● **REQUIRED ACTIONS**
#1 Summarize the user-acceptance testing page below in two sentences.
#2 According to the user-acceptance testing page below, what is the minimum total number of participants?
#3 Write the next part of the user-acceptance testing page below, picking up after its last sentence.

start PAGE EXTRACT

User-Acceptance Testing (L5). Automated tests prove the tool is correct; UAT proves it is useful and clear to the two audiences it is built for. This is the moderator script, the task scenarios, the success criteria, and a results template. Run it before tagging a release once the flow is feature-complete. See the Test Plan for where UAT sits among the layers.
Confirm that a newcomer can reach and understand a recommendation unaided, and that an architect can justify a decision with the tool's evidence. Method: moderated, think-aloud, one participant at a time; the moderator gives the scenario, then stays silent except to prompt "what are you thinking?" / "what would you do next?".
- Participants: ≥3 per persona (≥6 total). Newcomers = developers new to architecture trade-offs; architects = people who make these calls.
- Environment: the deployed app (or
npm run dev), latestmain, default (Guided) on load. - Per task capture: completed unaided? (Y / N / with-prompt), time, errors/confusion, verbatim quotes, and a post-task clarity rating 1–5 ("I understand why this was recommended").
UAT passes when, across participants:
- ≥80% complete each core task unaided (no moderator help beyond "keep going").
- Median clarity ≥ 4 / 5 per persona.
- No critical usability blocker recurs (same point of confusion for ≥2 participants).
- Every architect can name the top contributing factor for their recommendation in their own words, and find the close-call / sensitivity caveat.
"You're building a small internal tool for one team, on a tight deadline. Use this app to decide roughly how to build it — and be ready to tell me why."

end PAGE EXTRACT
start RECORDED DATA

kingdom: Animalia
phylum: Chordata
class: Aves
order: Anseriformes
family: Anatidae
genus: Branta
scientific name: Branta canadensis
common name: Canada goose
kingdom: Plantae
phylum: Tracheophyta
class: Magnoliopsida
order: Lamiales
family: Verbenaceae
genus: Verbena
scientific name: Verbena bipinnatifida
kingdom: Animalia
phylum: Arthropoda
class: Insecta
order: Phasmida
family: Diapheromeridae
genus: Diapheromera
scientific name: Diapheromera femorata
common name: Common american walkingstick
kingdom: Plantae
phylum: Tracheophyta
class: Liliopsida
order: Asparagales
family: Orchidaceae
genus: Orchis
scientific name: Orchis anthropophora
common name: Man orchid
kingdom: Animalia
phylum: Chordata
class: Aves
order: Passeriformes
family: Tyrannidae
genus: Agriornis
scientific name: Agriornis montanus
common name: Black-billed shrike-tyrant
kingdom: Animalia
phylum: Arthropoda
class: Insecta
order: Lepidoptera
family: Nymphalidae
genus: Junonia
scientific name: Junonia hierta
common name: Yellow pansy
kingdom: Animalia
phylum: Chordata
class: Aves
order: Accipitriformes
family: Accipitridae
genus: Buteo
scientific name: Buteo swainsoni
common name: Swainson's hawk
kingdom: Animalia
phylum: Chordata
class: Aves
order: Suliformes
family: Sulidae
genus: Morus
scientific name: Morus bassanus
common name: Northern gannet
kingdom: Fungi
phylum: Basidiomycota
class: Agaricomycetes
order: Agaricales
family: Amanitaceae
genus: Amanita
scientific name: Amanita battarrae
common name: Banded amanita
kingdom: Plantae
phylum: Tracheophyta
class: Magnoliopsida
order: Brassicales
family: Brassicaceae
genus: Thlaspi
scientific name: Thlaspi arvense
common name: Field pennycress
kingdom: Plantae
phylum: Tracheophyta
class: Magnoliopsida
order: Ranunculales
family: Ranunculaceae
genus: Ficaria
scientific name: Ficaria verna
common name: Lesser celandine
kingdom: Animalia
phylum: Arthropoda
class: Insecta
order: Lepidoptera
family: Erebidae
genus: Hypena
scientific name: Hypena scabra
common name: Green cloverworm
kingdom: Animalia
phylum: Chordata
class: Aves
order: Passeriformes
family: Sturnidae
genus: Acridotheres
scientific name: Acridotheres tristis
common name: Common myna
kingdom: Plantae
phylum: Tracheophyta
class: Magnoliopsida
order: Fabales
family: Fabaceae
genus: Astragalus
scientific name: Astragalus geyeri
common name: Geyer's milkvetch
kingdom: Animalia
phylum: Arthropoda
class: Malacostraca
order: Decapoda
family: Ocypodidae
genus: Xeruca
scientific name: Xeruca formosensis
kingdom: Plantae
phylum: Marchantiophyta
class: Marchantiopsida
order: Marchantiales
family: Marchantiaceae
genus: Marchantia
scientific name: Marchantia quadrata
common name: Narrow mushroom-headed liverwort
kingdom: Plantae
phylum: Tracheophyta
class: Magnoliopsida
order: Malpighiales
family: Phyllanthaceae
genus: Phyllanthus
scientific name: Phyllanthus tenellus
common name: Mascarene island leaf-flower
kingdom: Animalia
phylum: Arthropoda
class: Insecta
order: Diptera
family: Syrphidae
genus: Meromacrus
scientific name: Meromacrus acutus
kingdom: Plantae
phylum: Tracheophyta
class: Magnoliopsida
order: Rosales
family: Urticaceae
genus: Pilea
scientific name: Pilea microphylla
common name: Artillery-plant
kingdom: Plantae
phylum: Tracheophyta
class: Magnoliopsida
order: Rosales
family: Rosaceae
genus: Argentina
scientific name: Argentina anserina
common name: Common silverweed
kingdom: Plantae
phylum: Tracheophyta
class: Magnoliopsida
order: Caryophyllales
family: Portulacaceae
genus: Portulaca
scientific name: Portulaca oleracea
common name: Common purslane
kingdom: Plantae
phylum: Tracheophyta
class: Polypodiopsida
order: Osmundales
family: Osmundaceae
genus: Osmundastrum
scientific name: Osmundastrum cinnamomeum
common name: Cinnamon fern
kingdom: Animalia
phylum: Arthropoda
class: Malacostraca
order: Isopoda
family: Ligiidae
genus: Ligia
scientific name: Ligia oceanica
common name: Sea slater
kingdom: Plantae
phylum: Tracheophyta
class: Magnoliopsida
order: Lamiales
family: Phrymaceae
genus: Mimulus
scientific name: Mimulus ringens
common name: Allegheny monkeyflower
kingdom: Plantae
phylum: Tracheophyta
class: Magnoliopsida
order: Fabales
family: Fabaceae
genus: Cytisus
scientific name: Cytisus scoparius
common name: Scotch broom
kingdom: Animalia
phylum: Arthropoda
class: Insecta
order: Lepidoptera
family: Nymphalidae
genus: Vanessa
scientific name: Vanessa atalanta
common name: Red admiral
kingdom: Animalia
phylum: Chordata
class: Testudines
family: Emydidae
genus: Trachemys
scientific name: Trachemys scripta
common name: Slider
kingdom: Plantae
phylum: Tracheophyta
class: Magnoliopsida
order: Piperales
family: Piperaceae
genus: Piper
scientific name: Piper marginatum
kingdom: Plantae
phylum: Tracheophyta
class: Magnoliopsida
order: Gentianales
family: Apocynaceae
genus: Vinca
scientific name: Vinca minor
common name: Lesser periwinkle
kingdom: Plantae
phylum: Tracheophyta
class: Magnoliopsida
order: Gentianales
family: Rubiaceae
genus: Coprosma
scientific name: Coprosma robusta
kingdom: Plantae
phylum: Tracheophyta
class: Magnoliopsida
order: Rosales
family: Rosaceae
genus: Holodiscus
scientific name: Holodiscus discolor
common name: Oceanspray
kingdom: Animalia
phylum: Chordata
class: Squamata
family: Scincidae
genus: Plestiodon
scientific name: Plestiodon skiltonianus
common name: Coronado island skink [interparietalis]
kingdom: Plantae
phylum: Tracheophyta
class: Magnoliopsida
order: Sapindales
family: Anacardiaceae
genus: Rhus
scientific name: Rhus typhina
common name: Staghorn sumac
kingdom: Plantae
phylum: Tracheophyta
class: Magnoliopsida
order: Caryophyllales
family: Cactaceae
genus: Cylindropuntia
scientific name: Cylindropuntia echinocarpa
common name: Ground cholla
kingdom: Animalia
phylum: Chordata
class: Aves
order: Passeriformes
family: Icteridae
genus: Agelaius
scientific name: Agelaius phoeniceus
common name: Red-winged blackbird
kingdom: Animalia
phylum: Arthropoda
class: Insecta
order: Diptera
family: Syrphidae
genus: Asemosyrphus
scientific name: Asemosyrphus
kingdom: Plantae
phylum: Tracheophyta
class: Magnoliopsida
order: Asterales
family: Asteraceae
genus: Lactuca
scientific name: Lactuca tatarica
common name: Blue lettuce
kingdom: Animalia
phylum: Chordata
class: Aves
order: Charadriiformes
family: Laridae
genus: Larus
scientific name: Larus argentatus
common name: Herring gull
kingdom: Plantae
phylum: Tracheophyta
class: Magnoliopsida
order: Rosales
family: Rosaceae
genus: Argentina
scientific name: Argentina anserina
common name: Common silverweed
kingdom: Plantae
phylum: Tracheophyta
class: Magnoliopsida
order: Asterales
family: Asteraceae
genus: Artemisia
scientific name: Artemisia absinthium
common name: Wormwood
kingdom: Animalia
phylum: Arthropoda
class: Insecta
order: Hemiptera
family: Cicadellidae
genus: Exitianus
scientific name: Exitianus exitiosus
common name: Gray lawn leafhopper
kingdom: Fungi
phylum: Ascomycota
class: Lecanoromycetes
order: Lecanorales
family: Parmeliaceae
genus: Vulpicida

end RECORDED DATA

● **RESPONSE LIST**
#1 User-acceptance testing checks that the tool is useful and clear to newcomers and architects, through moderated think-aloud sessions with at least three participants per persona, run before tagging a release. It passes when at least 80% of participants complete each core task unaided, median clarity is at least 4 out of 5 per persona, no critical usability blocker recurs, and every architect can name the top contributing factor and find the close-call or sensitivity caveat.

#2 At least six, with three or more per persona.

#3
| # | Task | Pass when… |
|---|---|---|
| A1 | Describe the project with the factor controls (or a preset) | reaches Step 3 with a recommendation showing |
| A2 | Say what the tool recommends and why, in your own words | references a priority/driver (not just the option name) |
| A3 | Find what the good / the cost of the top pick is | reads the "what this means for you" narrative |
| A4 | Decide whether you trust it | notices the close-call / "decision support, not an oracle" disclaimer |
"Justify choosing a Modular Monolith over Microservices for a regulated, high-scale product — and produce something you could paste into a decision record."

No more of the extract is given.